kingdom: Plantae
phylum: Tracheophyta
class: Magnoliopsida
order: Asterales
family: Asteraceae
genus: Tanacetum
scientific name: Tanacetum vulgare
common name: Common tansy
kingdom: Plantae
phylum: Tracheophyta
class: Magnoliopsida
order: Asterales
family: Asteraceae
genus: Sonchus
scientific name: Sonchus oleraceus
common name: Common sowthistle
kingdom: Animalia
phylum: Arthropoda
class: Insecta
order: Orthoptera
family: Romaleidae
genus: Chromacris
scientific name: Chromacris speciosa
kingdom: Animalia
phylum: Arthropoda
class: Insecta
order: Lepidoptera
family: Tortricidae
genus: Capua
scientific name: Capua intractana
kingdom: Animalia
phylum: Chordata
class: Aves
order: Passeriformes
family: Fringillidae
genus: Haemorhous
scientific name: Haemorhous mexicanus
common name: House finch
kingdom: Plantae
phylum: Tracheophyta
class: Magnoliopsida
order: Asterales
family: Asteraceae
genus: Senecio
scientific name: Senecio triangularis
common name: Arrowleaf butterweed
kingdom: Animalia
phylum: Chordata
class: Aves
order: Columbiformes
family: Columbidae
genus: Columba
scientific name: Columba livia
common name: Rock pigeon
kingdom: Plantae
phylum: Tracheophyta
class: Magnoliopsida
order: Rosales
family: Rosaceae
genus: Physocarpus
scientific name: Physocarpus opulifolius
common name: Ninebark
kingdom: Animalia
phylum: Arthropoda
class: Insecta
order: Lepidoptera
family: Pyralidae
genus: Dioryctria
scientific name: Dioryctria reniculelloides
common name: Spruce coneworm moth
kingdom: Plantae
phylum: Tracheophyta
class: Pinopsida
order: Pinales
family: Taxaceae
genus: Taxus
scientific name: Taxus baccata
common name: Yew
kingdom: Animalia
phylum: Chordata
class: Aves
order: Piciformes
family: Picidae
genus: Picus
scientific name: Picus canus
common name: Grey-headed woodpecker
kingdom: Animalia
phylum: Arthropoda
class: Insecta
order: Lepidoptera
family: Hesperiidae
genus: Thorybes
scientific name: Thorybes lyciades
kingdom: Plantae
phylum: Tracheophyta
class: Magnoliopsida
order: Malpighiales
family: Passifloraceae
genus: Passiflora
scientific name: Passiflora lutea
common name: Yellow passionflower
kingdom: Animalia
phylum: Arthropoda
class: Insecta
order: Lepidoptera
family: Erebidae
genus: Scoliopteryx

◆ **Directions for this task**
Reproduce every line of the listing above word for word, keeping the original order.

◆ **Full answer**
kingdom: Plantae
phylum: Tracheophyta
class: Magnoliopsida
order: Asterales
family: Asteraceae
genus: Tanacetum
scientific name: Tanacetum vulgare
common name: Common tansy
kingdom: Plantae
phylum: Tracheophyta
class: Magnoliopsida
order: Asterales
family: Asteraceae
genus: Sonchus
scientific name: Sonchus oleraceus
common name: Common sowthistle
kingdom: Animalia
phylum: Arthropoda
class: Insecta
order: Orthoptera
family: Romaleidae
genus: Chromacris
scientific name: Chromacris speciosa
kingdom: Animalia
phylum: Arthropoda
class: Insecta
order: Lepidoptera
family: Tortricidae
genus: Capua
scientific name: Capua intractana
kingdom: Animalia
phylum: Chordata
class: Aves
order: Passeriformes
family: Fringillidae
genus: Haemorhous
scientific name: Haemorhous mexicanus
common name: House finch
kingdom: Plantae
phylum: Tracheophyta
class: Magnoliopsida
order: Asterales
family: Asteraceae
genus: Senecio
scientific name: Senecio triangularis
common name: Arrowleaf butterweed
kingdom: Animalia
phylum: Chordata
class: Aves
order: Columbiformes
family: Columbidae
genus: Columba
scientific name: Columba livia
common name: Rock pigeon
kingdom: Plantae
phylum: Tracheophyta
class: Magnoliopsida
order: Rosales
family: Rosaceae
genus: Physocarpus
scientific name: Physocarpus opulifolius
common name: Ninebark
kingdom: Animalia
phylum: Arthropoda
class: Insecta
order: Lepidoptera
family: Pyralidae
genus: Dioryctria
scientific name: Dioryctria reniculelloides
common name: Spruce coneworm moth
kingdom: Plantae
phylum: Tracheophyta
class: Pinopsida
order: Pinales
family: Taxaceae
genus: Taxus
scientific name: Taxus baccata
common name: Yew
kingdom: Animalia
phylum: Chordata
class: Aves
order: Piciformes
family: Picidae
genus: Picus
scientific name: Picus canus
common name: Grey-headed woodpecker
kingdom: Animalia
phylum: Arthropoda
class: Insecta
order: Lepidoptera
family: Hesperiidae
genus: Thorybes
scientific name: Thorybes lyciades
kingdom: Plantae
phylum: Tracheophyta
class: Magnoliopsida
order: Malpighiales
family: Passifloraceae
genus: Passiflora
scientific name: Passiflora lutea
common name: Yellow passionflower
kingdom: Animalia
phylum: Arthropoda
class: Insecta
order: Lepidoptera
family: Erebidae
genus: Scoliopteryx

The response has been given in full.